La pasión es aquello que nos mueve hacia lo que queremos, hacemos con pasión aquello que nos hace sentir una emoción positiva en nuestros sentimientos, es decir, realizar acciones que generen en nosotros una emoción que nos haga sentir una fuerza interior que hará que aquello que estamos realizando lo realicemos de manera que influya positivamente en nuestros sentimientos. Este es uno de los secretos de la vida, actuar en ella con pasión. Si tus emociones son positivas (pasión positiva) será mucho más fácil llegar a aquellas metas que nos hemos propuesto, debes tener en cuenta que todos los sentimientos se desarrollan en nuestro cuerpo por alguna razón pero también hay que entender e identificar la razón por las que nos encontramos en esas condiciones, entender e identificar aquellas emociones que influyen en nosotros de una manera positiva o negativa y que influye en nuestro bienestar.

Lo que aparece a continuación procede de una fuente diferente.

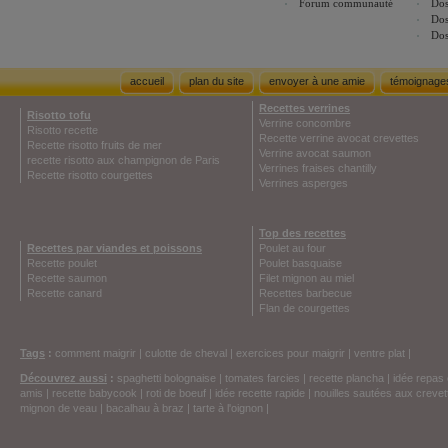
Forum communauté
Dos
Dos
Dos
accueil
plan du site
envoyer à une amie
témoignage
Recettes verrines
Risotto tofu
Verrine concombre
Risotto recette
Recette verrine avocat crevettes
Recette risotto fruits de mer
Verrine avocat saumon
recette risotto aux champignon de Paris
Verrines fraises chantilly
Recette risotto courgettes
Verrines asperges
Top des recettes
Recettes par viandes et poissons
Poulet au four
Recette poulet
Poulet basquaise
Recette saumon
Filet mignon au miel
Recette canard
Recettes barbecue
Flan de courgettes
Tags
:
comment maigrir
|
culotte de cheval
|
exercices pour maigrir
|
ventre plat
|
Découvrez aussi
:
spaghetti bolognaise
|
tomates farcies
|
recette plancha
|
idée repas 
amis
|
recette babycook
|
roti de boeuf
|
idée recette rapide
|
nouilles sautées aux crevet
mignon de veau
|
bacalhau à braz
|
tarte à l'oignon
|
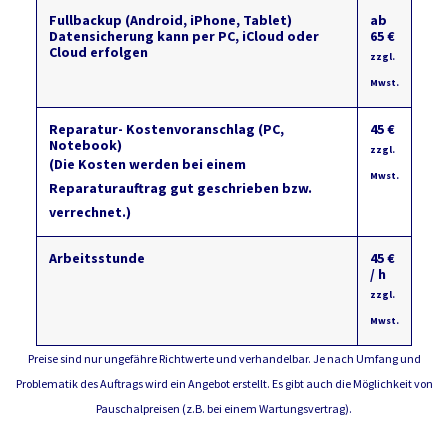
Fullbackup (Android, iPhone, Tablet)
ab
Datensicherung kann per PC, iCloud oder
65 €
Cloud erfolgen
zzgl.
Mwst.
Reparatur- Kostenvoranschlag (PC,
45 €
Notebook)
zzgl.
(Die Kosten werden bei einem
Mwst.
Reparaturauftrag gut geschrieben bzw.
verrechnet.)
Arbeitsstunde
45 €
/ h
zzgl.
Mwst.
Preise sind nur ungefähre Richtwerte und verhandelbar. Je nach Umfang und
Problematik des Auftrags wird ein Angebot erstellt. Es gibt auch die Möglichkeit von
Pauschalpreisen (z.B. bei einem Wartungsvertrag).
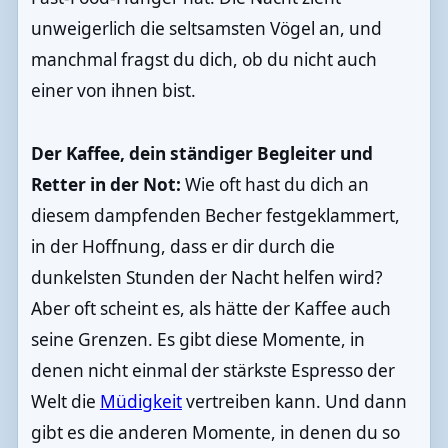
unweigerlich die seltsamsten Vögel an, und
manchmal fragst du dich, ob du nicht auch
einer von ihnen bist.
Der Kaffee, dein ständiger Begleiter und
Retter in der Not:
Wie oft hast du dich an
diesem dampfenden Becher festgeklammert,
in der Hoffnung, dass er dir durch die
dunkelsten Stunden der Nacht helfen wird?
Aber oft scheint es, als hätte der Kaffee auch
seine Grenzen. Es gibt diese Momente, in
denen nicht einmal der stärkste Espresso der
Welt die
Müdigkeit
vertreiben kann. Und dann
gibt es die anderen Momente, in denen du so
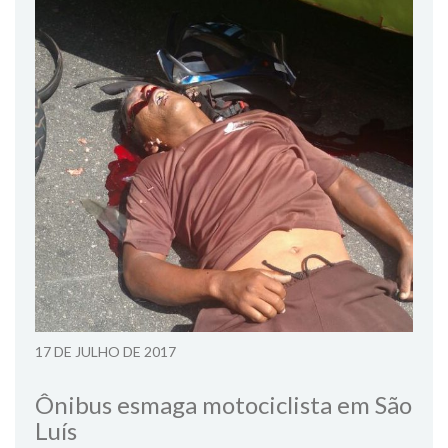
17 DE JULHO DE 2017
Ônibus esmaga motociclista em São
Luís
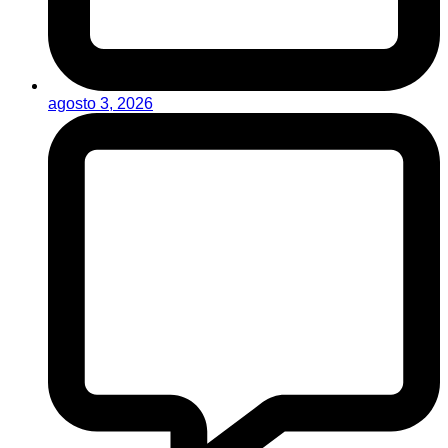
agosto 3, 2026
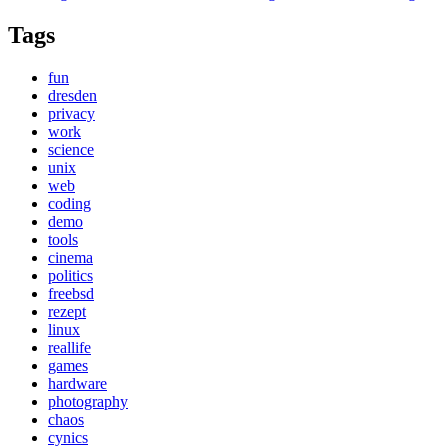
Tags
fun
dresden
privacy
work
science
unix
web
coding
demo
tools
cinema
politics
freebsd
rezept
linux
reallife
games
hardware
photography
chaos
cynics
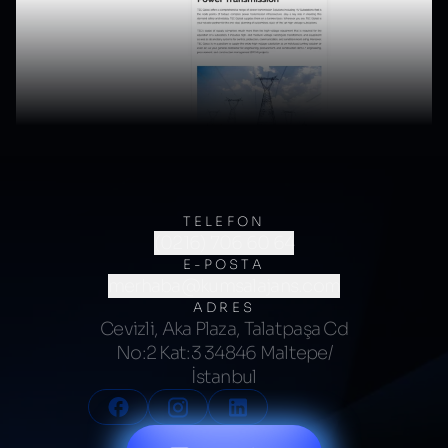
TELEFON
(0216) 706 60 64
E-POSTA
merhaba@kumsalajans.com
ADRES
Cevizli, Aka Plaza, Talatpaşa Cd
No:2 Kat:3 34846 Maltepe/
İstanbul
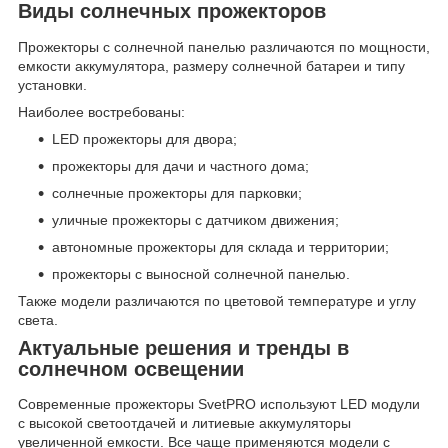
Виды солнечных прожекторов
Прожекторы с солнечной панелью различаются по мощности,
емкости аккумулятора, размеру солнечной батареи и типу
установки.
Наиболее востребованы:
LED прожекторы для двора;
прожекторы для дачи и частного дома;
солнечные прожекторы для парковки;
уличные прожекторы с датчиком движения;
автономные прожекторы для склада и территории;
прожекторы с выносной солнечной панелью.
Также модели различаются по цветовой температуре и углу
света.
Актуальные решения и тренды в
солнечном освещении
Современные прожекторы SvetPRO используют LED модули
с высокой светоотдачей и литиевые аккумуляторы
увеличенной емкости. Все чаще применяются модели с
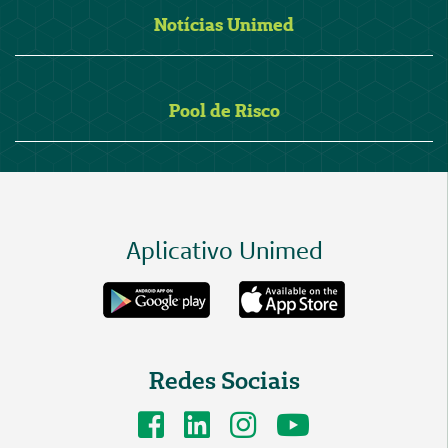
Notícias Unimed
Pool de Risco
Aplicativo Unimed
Redes Sociais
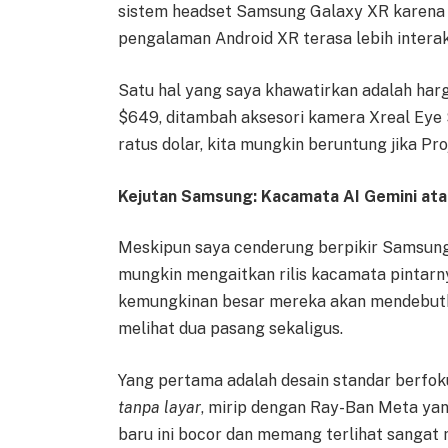
sistem headset Samsung Galaxy XR karena 
pengalaman Android XR terasa lebih interak
Satu hal yang saya khawatirkan adalah har
$649, ditambah aksesori kamera Xreal Eye 
ratus dolar, kita mungkin beruntung jika Pro
Kejutan Samsung: Kacamata AI Gemini ata
Meskipun saya cenderung berpikir Samsung
mungkin mengaitkan rilis kacamata pintarn
kemungkinan besar mereka akan mendebutkan
melihat dua pasang sekaligus.
Yang pertama adalah desain standar berfok
tanpa layar
, mirip dengan Ray-Ban Meta ya
baru ini bocor dan memang terlihat sangat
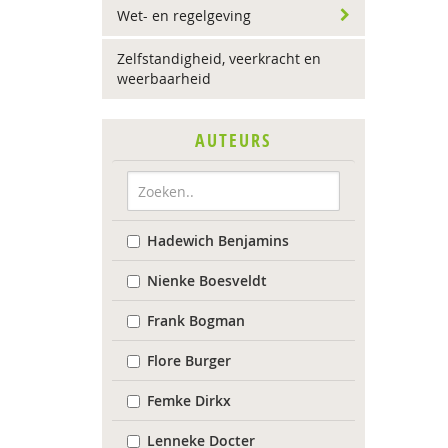
Wet- en regelgeving
Zelfstandigheid, veerkracht en
weerbaarheid
AUTEURS
Hadewich Benjamins
Nienke Boesveldt
Frank Bogman
Flore Burger
Femke Dirkx
Lenneke Docter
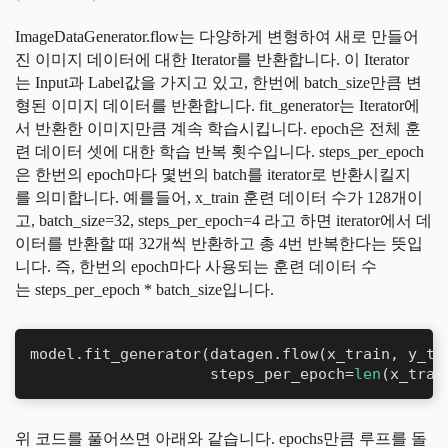
ImageDataGenerator.flow는 다양하게 변형하여 새로 만들어
진 이미지 데이터에 대한 Iterator를 반환합니다. 이 Iterator
는 Input과 Label값을 가지고 있고, 한번에 batch_size만큼 변
형된 이미지 데이터를 반환합니다. fit_generator는 Iterator에
서 반환한 이미지만큼 계속 학습시킵니다. epoch은 전체 훈
련 데이터 셋에 대한 학습 반복 횟수입니다. steps_per_epoch
은 한번의 epoch마다 몇번의 batch를 iterator로 반환시킬지
를 의미합니다. 예를들어, x_train 훈련 데이터 수가 128개이
고, batch_size=32, steps_per_epoch=4 라고 하면 iterator에서 데
이터를 반환할 때 32개씩 반환하고 총 4번 반복한다는 뜻입
니다. 즉, 한번의 epoch마다 사용되는 훈련 데이터 수
는 steps_per_epoch * batch_size입니다.
model.fit_generator(datagen.flow(x_train, y_tr
                    steps_per_epoch=
len
(x_trai
위 코드를 풀어쓰면 아래와 같습니다. epochs만큼 루프를 돌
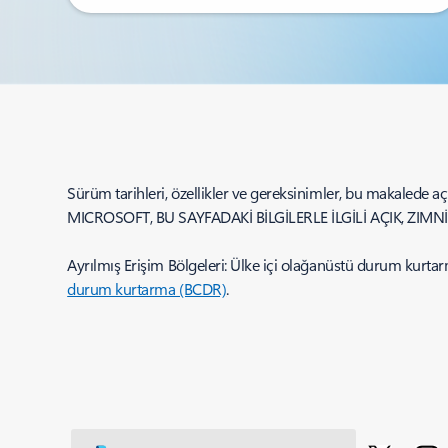
Sürüm tarihleri, özellikler ve gereksinimler, bu makalede açı
MICROSOFT, BU SAYFADAKİ BİLGİLERLE İLGİLİ AÇIK, ZIM
Ayrılmış Erişim Bölgeleri: Ülke içi olağanüstü durum kurtarma
durum kurtarma (BCDR)
.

La pasión según la Real Academia Española es la acción de padecer. La pasión es lo contrario a la acción y ésta no está determinada por la voluntad, es cierto que influye de manera positiva en nuestras acciones, por lo tanto podemos decir que está relacionada. Por ese motivo debemos de tener en cuenta que cuanta más pasión y energía tenemos en lo que estamos realizando mejor nos sentiremos y mayor bienestar tendremos cuando estemos  realizando cualquier acción.

Torre Eifel

Si quieres algo ve a por ello y si te caes, levántate y sigue tu camino para llegar a tu meta. No te rindas, si quieres conseguir una meta, ve a por ella, trabaja por ella, prepárate para llegar a ella de la mejor manera posible y sobretodo siente tu emoción, tu pasión al realizarlo, eso es lo que te va ayudar a que llegues a ello; si tu motivación para realizar una acción es baja o nula, es fácil que rápido te rindas, en cambio si tu motivación es alta, si sientes que tus emociones son altamente positivas y sientes bienestar en tu persona al realizarlo, será más difícil que te rindas. La motivación son  los factores externos o internos que influyen en las acciones de una persona, por ese motivo hay que tener en cuenta qué tipo de emociones tenemos al realizar las acciones. Voy a poner un ejemplo que me llamó mucho la atención en una conferencia muy interesante en la que estuve, si tenemos que cruzar por una cuerda que se encuentra entre edificios de cincuenta plantas de altura y en ella hay cincuenta euros, la mayoría de nosotros no cruzaríamos esa cuerda por conseguir ese dinero, no nos sale “rentable” asumir el riesgo de perder nuestra vida por cincuenta euros; en cambio, si en esa cuerda se encuentra nuestr@ hij@ asumiremos ese riesgo o por lo menos haremos lo posible por conseguir cruzarla e ir a salvarl@. La acción es la misma pero la motivación diferente.

La forma en que nuestra mente trabaja es a través de emociones, de sentimientos, por ese motivo si hay una meta a que quieres llegar, no te rindas, jamás te rindas, aunque cueste, aunque el mundo crea que estás loc@, aunque el mundo crea que nunca vas a llegar, ve a por ello y JAMÁS TE RINDAS.

No importa nada más que tu propia meta, jamás te rindas.